== What to work on ==
Copy out each line of the material in which the word "Дагестане" can be found.

== Records for this exercise ==
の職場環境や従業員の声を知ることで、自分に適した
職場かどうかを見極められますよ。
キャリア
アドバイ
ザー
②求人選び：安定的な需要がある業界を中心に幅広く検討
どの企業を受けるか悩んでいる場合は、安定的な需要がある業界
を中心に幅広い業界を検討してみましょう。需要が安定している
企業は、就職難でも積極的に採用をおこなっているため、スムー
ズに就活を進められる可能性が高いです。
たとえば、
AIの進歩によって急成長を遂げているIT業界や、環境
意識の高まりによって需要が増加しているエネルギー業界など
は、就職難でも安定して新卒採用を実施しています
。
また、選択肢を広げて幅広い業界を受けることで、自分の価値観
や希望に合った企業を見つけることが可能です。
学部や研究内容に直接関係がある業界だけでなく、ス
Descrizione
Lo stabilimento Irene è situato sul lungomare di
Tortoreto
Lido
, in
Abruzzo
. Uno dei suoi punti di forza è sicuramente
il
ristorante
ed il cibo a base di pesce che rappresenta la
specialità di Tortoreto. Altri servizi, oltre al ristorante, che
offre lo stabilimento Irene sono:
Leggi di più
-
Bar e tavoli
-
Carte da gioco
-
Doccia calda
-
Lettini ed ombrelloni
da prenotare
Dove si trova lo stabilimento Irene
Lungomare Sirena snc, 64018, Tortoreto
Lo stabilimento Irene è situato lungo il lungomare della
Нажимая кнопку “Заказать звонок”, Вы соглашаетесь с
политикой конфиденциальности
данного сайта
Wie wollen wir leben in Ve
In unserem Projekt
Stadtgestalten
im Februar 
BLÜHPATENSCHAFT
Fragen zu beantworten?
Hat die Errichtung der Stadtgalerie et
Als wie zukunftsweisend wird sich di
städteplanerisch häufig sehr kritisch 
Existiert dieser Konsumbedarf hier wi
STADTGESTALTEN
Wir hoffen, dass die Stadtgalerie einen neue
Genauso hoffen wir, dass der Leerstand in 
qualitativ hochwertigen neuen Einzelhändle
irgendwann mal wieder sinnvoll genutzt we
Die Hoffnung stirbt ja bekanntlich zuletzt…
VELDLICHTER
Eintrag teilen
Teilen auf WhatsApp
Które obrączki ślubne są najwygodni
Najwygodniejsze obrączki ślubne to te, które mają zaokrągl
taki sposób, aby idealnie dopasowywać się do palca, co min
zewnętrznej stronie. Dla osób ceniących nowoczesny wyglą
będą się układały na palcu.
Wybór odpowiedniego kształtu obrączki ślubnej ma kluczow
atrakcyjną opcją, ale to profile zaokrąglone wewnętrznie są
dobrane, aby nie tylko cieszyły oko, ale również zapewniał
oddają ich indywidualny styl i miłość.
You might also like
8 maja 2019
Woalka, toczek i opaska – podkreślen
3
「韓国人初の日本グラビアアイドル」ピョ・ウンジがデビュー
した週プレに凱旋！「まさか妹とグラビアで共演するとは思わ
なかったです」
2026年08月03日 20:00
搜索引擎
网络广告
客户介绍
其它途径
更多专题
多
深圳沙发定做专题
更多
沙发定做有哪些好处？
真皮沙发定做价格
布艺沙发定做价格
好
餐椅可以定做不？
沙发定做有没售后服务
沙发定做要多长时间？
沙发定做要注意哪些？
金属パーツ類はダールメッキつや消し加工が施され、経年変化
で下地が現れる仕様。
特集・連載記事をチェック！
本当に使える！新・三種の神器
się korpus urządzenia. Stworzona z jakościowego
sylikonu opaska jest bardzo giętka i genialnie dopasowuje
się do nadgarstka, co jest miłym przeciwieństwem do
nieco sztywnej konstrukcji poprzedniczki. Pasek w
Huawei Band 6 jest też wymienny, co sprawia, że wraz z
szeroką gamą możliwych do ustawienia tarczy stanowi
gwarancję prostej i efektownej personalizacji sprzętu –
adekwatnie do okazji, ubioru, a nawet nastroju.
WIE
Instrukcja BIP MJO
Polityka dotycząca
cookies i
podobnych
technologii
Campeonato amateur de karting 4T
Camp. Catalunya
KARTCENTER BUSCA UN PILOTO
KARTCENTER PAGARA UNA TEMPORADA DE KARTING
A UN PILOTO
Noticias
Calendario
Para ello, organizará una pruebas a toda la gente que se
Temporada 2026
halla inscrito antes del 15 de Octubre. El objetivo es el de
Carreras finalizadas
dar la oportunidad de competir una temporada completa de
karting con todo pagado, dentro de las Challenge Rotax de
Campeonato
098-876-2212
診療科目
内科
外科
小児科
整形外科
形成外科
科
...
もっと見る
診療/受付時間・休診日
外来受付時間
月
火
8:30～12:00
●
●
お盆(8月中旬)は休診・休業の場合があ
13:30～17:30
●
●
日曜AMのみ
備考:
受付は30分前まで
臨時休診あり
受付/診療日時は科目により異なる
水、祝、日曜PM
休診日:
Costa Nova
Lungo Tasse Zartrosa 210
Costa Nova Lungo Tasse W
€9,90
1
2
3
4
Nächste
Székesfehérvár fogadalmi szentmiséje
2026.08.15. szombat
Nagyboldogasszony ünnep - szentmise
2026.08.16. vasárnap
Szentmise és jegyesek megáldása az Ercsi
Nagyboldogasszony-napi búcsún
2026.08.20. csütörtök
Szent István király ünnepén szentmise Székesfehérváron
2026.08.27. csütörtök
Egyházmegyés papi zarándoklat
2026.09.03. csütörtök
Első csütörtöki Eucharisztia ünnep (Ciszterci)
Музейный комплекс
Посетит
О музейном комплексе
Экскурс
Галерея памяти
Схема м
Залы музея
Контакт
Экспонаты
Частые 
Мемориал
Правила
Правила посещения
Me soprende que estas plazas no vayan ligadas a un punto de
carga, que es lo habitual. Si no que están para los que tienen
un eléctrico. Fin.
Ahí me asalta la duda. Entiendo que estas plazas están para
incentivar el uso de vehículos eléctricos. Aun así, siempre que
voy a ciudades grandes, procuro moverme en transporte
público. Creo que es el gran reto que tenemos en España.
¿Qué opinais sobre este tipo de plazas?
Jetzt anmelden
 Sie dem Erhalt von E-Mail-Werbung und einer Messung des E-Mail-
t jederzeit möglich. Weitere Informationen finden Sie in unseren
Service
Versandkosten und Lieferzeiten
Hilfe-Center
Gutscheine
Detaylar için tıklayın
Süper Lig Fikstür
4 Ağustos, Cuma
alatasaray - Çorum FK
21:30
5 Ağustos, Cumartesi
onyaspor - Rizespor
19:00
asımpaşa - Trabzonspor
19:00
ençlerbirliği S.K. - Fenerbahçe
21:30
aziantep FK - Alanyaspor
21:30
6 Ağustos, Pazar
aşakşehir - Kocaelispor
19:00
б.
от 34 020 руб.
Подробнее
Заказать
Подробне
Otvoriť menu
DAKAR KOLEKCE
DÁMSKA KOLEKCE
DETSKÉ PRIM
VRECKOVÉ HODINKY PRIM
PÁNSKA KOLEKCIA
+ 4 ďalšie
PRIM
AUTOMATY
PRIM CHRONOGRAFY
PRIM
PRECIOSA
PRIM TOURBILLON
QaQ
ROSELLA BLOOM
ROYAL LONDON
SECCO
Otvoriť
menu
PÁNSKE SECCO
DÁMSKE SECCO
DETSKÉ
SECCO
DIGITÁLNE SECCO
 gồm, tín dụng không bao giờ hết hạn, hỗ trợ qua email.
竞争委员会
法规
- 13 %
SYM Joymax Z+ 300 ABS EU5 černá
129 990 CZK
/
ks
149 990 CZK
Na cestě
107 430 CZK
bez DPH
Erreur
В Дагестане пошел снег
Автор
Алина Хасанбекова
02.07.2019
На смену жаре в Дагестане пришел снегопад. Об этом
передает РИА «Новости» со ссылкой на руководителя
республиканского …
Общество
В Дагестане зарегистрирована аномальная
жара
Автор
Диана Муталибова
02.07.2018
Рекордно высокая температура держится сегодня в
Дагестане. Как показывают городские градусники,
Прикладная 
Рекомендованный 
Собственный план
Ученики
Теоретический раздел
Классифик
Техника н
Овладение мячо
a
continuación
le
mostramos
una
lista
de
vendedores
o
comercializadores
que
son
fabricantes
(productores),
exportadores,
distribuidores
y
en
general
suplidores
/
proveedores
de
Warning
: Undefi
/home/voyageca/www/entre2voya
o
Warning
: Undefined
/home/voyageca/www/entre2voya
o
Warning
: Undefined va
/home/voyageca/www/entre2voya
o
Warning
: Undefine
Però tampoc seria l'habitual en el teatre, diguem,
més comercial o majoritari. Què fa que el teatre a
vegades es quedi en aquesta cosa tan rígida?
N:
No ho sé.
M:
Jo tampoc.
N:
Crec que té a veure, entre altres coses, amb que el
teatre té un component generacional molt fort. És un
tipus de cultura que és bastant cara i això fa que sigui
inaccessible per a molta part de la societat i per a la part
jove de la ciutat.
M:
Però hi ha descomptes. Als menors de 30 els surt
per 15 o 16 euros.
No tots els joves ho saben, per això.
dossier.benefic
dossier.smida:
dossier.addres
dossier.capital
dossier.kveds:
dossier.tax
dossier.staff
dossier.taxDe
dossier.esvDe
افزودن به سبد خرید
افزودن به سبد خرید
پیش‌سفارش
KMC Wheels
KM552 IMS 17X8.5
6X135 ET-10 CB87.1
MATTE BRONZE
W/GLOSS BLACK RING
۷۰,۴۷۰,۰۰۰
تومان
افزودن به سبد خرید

== Finished exercise ==
В Дагестане пошел снег
На смену жаре в Дагестане пришел снегопад. Об этом
В Дагестане зарегистрирована аномальная
Дагестане. Как показывают городские градусники,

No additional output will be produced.